▸ PROMPT: Could you write what comes next in the commentary below on Tsvangirai and the MDC, picking up after its final sentence?

Today the police do have full facts of the matter, and the MDC is aware of it. Then you have senior MDC officials behind inter-party violence who are either on the run or facing cases, which are pending. I do not need to refer to those facing higher charges. Even more serious is the matter to do with youngsters MDC-T was training in South Africa and other places, apparently hoping to launch an armed struggle. These have to melt back into the country, with no questions asked. The MDC badly needs to control a security ministry, and especially Home Affairs, to take care of its wide miscellany of fears. No one fears the reopening of the issue of party violence more than the MDC. So let not the media give easy answers to matters which in fact quite complex and carrying deep fears of the MDC. It is no paragon. It does not want the cupboard opened.

His real keeper

Morgan Tsvangirai knows he badly needs the goodwill of the command. He has tried hard to charm them; tried hard to charm those he thinks can charm them for him. It has not worked. He knows fully well that he cannot govern this country for a single minute without the man who commands the veterans.

He knows what is at stake; he knows we have a political security structure here whose loyalty is fiercely sworn to the ideals of the struggle he allegedly so infamously undermined. The matter was put quite graphically to Fraser by a regional leader who knows Zanu-PF well: do Americans think for once that Tsvangirai can govern or even "live" in Zimbabwe without Mugabe? That was his own way of putting it across to the Americans and the responsibility is his.

▸ SOURCE DATA:
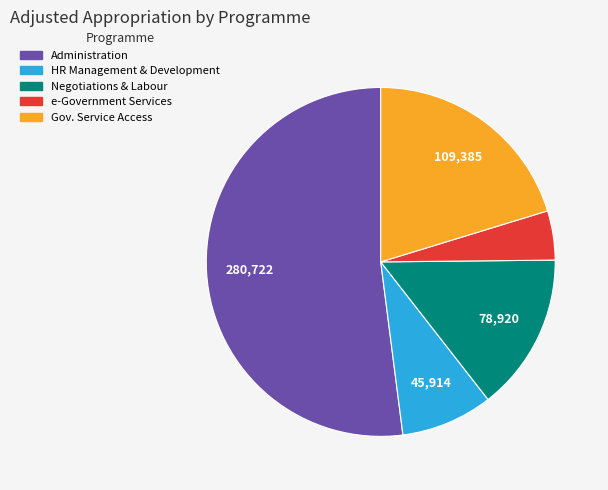

Is there a majority slice in this chart?

Yes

▸ WRITTEN ANSWER:
Which mediation, which mediator?

Let us not kid ourselves, when the chips are down, not one country in Southern Africa can handle Zimbabwe. The present mediation effort has largely succeeded because Zanu-PF reserves deep respect for South Africa and President Mbeki’s person. I happen to know that even the latest concessions made by Zanu-PF would not have come about under a different mediation.

Facilitators are not imposed on countries, still less on parties with the history that Zanu-PF has. So you do not just jettison this facilitator and pull out another like you are getting dry nuts from your pocket. It does not work like that. Zimbabwe is a sovereign country and will have to agree to mediation and to mediators.

I notice Tsvangirai seems to realise that fact, which is probably why he says a new mediator, would have to be agreed to by both Zanu-PF and his party. Except he benchmarks the matter one step faster. Zanu-PF will have to agree that Mbeki must go, that a new facilitator must come. Zanu-PF has to agree that more mediation must continue at all after the collapse of the current round of talks.

Indulgent or weak?

It has many options including some, which are quite unpalatable. It could very well choose to go back to the people for a clearer mandate. I notice MDC is throwing that up not because it prefers it, but because it fears Zanu-PF could so decide. MDC has to be careful what it wishes for as it might just get it.

I notice people like Chamisa have not posed to imagine what kind of a Zimbabwe they will wake up to once the talks have collapsed. Zanu-PF is in the talks not for want of options, but because it prefers an inclusive political settlement. More dire options are available. Let no one think that should things come to a head there will be any hesitation. Which is why MDC-T must never confuse Zanu-PF’s indulgence with weakness.

Peace-making or peace-breaking?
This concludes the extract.